EXTRAITS DE DONNÉES:
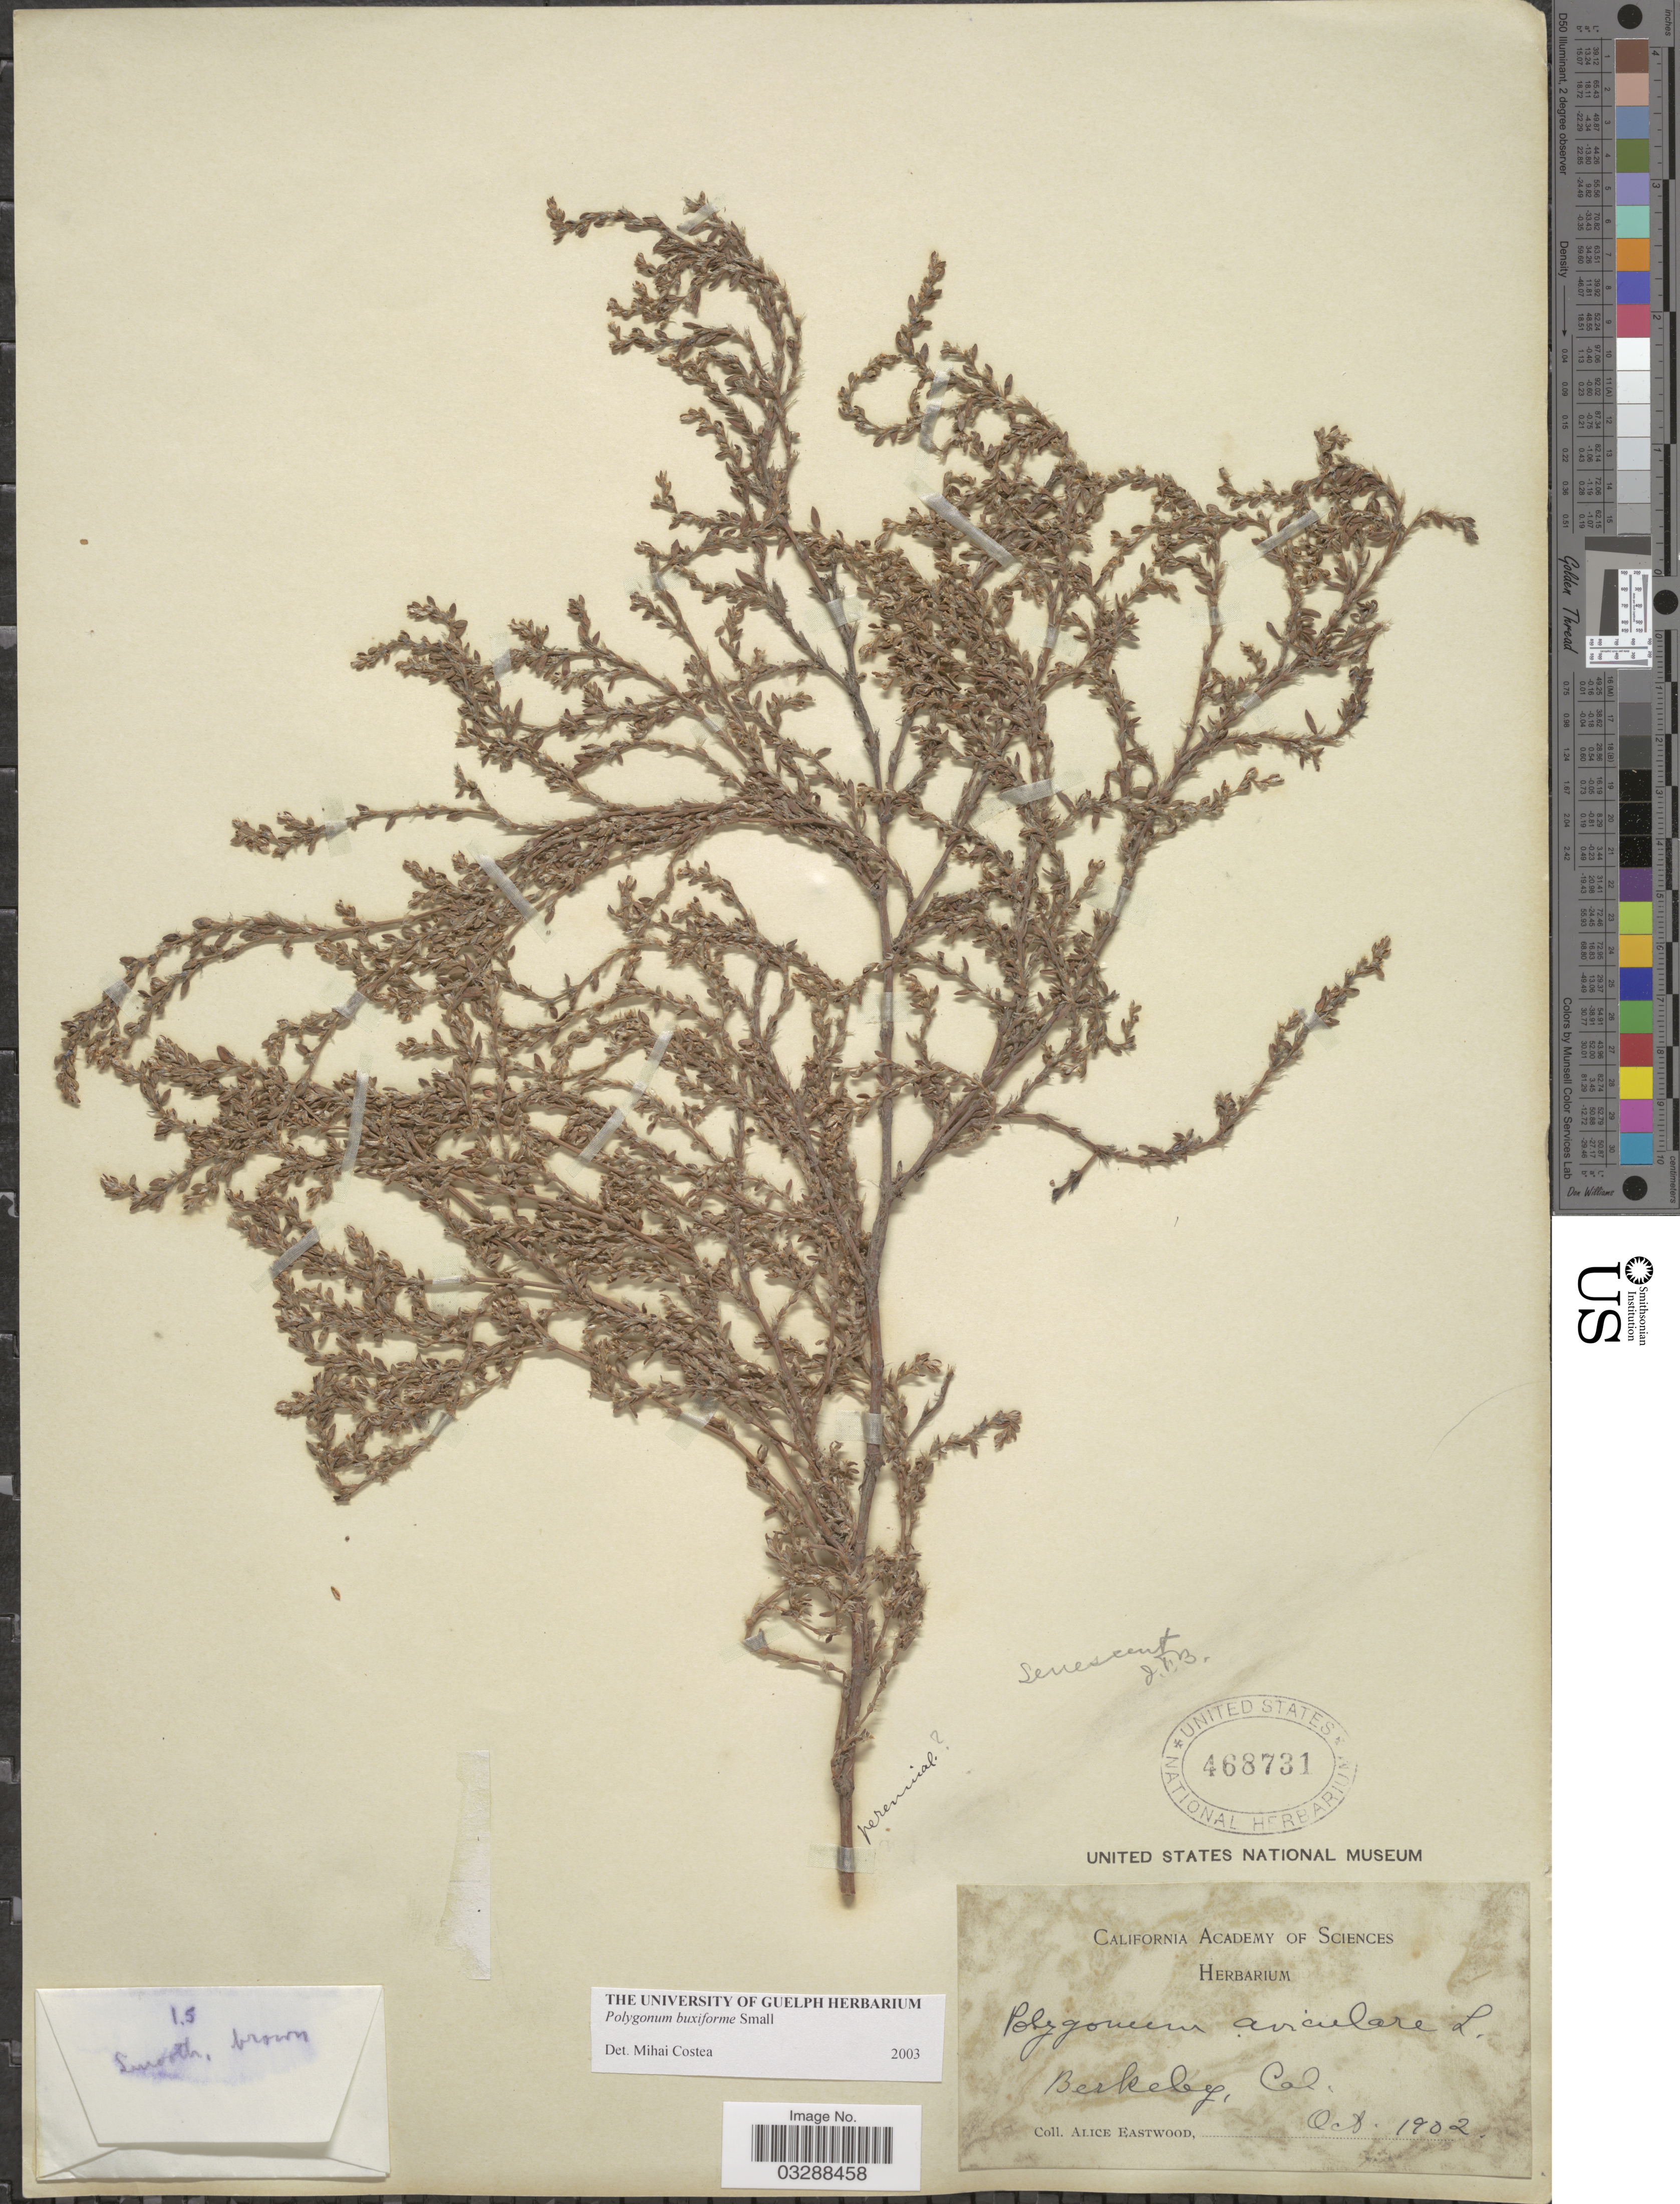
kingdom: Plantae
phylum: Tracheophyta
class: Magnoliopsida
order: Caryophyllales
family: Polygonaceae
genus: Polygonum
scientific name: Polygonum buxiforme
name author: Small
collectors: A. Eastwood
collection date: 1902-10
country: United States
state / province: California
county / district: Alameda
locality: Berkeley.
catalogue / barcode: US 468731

OBJECTIF DE L'EXERCICE:
Veuillez présenter sous forme de liste numérotée, sans lignes vides, la partie des entrées qui s'ouvre sur la ligne contenant « name author: Small » (incluse) et se poursuit jusqu'à la fin des entrées.

TÂCHE RÉALISÉE:
1. name author: Small
2. collectors: A. Eastwood
3. collection date: 1902-10
4. country: United States
5. state / province: California
6. county / district: Alameda
7. locality: Berkeley.
8. catalogue / barcode: US 468731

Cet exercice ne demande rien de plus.